Tall Ships and Master Mariners
Description
Contains Illustrations, Bibliography
$16.95
ISBN 0-919519-58-X
Publisher
Year
Contributor
Elsie de Bruijn was Associate Head, Woodward Biomedical Library, University of British Columbia, Vancouver.
Review
From the 1834 logbook of Simon Graham, New Brunswick master mariner:
Monday, October 21: Bending our Small Bower and puting the anchor on the rale with the Intencion of Caling at Rio Jueniro for another Crew and refreshments One Being Dead and Siven un abel to Cum on Deck with Scurvy and all hands more or less infected. (p.25)
Simon had just completed his second passage around Cape Horn. He was 37 and had already spent 20 years at sea.
A century and a half later, his handwritten logs covering more than 80 voyages passed into the authors’ hands. To amateur historians, they proved both fascinating and frustrating. Along with tales of storms, groundings, and even piracy were references that seemed written in a foreign language: “Making a dale of water, Laid To to calk the huddens forward” (p.25); “Brock the main Spencer Gaff and Started of the Starboard Bumkin and Split the Covering Board” (p.37); “The Carpinter finished a new Poup Lather” (p.89).
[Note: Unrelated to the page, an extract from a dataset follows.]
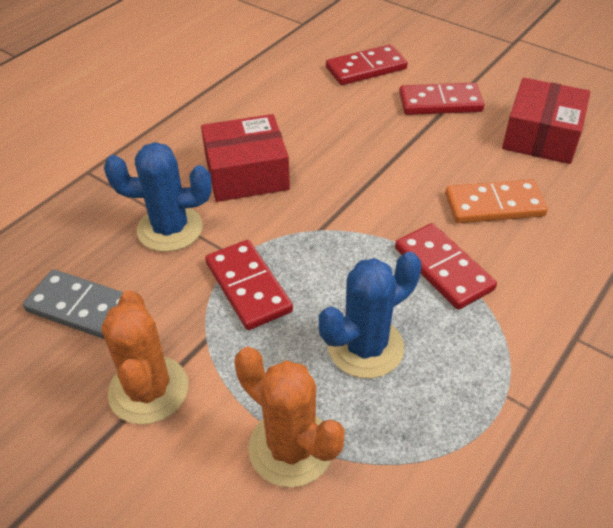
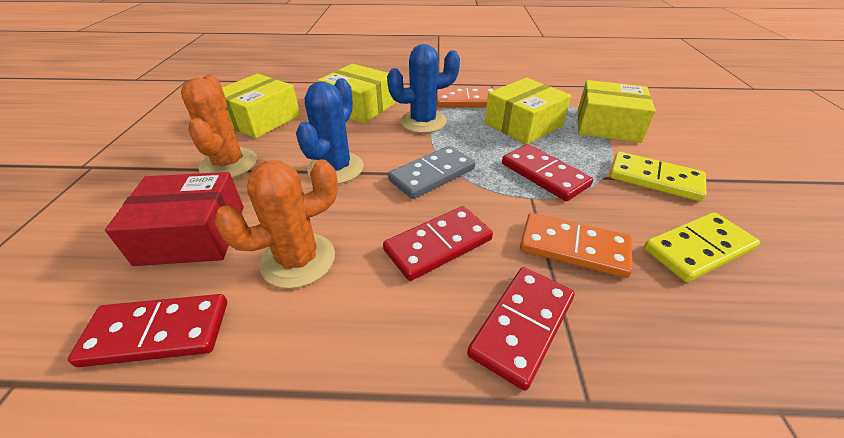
orange domino: [445,179,548,223] = 1 -> [437,88,496,108] [520,213,633,278] = 2
red box: [201,114,290,202] [502,78,590,164] = 2 -> [105,172,244,266] = 1
yellow box: none = 0 -> [222,74,300,138] [318,63,395,123] [485,78,571,144] [578,80,656,143] = 4
yellow domino: none = 0 -> [610,152,707,201] [644,212,760,282] = 2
Understanding Simon’s logs obviously required research. Eventually this led Mssrs. Cunningham and Mabee to look into all aspects of life under sail as Simon would have experienced them. The result is a fact-filled history of nineteenth century seamanship, enlivened by relevant passages from the Graham manuscripts. Each chapter deals with a single topic: shipbuilding and rigging, navigation, shipboard medical care, and the daily life of the crew.
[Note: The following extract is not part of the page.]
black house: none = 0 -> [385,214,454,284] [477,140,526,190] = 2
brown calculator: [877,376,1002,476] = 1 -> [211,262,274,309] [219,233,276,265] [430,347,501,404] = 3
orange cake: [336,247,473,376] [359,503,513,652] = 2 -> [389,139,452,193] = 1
The style is, for the most part, fresh and readable. The authors write for the intelligent lay reader, and the book is an amiable blend of historical fact, anecdote, entries from Simon’s log, and even verse. (When not calking huddens, the skipper tried his hand at poetry.)
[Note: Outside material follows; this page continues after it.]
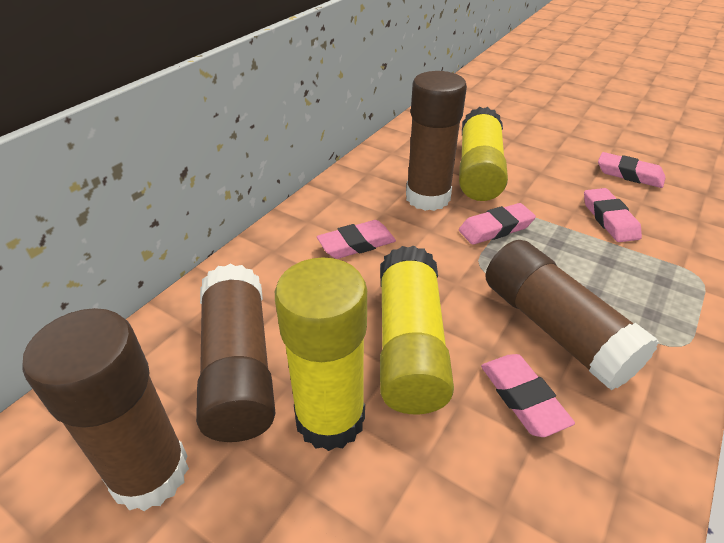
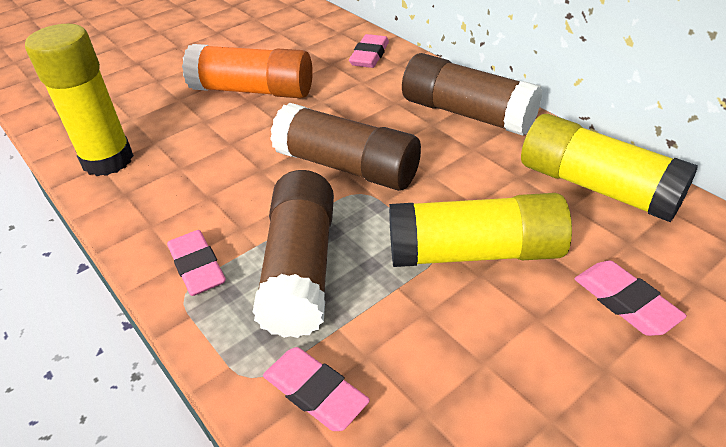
brown glue stick: [22,308,189,511] [196,264,275,442] [406,71,467,211] [486,240,659,390] = 4 -> [253,170,334,338] [270,103,421,191] [402,53,543,136] = 3
orange glue stick: none = 0 -> [182,44,313,98] = 1
pink eraser: [317,220,396,259] [459,203,536,245] [481,354,575,437] [584,188,642,242] [598,152,666,188] = 5 -> [167,230,226,296] [263,347,370,431] [349,34,389,68] [574,261,687,336] = 4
Occasionally Cunningham and Mabee get the blend wrong. Here and there the book takes on overtones of a graduate thesis. Technical terms are not always defined, and minor discursions have a way of turning into major diversions. A better use of footnotes might have maintained the balance and pacing of the text.
Overall, however, the book has much to offer both the nonspecialist and the historian. It is a worthy entry in the Breakwater series “Canada’s Atlantic Folklore-Folklife.”